Initialize the extractor with a multi-stage strategy pipeline.

Parameters:

  • pipeline (List[List[BaseExtractorStrategy]]): A fixed list of lists where each list represents a stage containing extractor strategies executed in order.
  • cache_templates (bool): Whether to cache extraction templates. (default: :obj:True)
  • max_cache_size (int): Maximum number of templates to cache. (default: :obj:1000)
  • extraction_timeout (float): Maximum time for extraction in seconds. (default: :obj:30.0)
  • batch_size (int): Size of batches for parallel extraction. (default: :obj:10)

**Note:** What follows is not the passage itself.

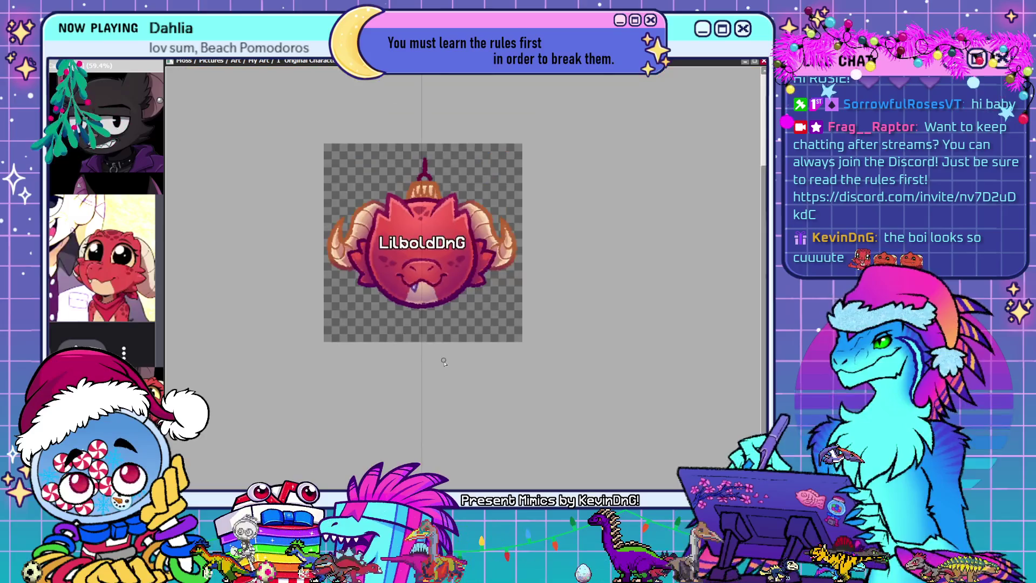
{"action": "scroll", "coordinate": [433, 328], "scroll_direction": "down", "scroll_amount": 1}
{"action": "scroll", "coordinate": [424, 307], "scroll_direction": "up", "scroll_amount": 4}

  • monitoring_interval (float): Interval in seconds between resource checks. (default: :obj:5.0)
  • cpu_threshold (float): CPU usage percentage threshold for scaling down. (default: :obj:80.0)
  • memory_threshold (float): Memory usage percentage threshold for scaling down. (default: :obj:85.0) **kwargs: Additional extractor parameters.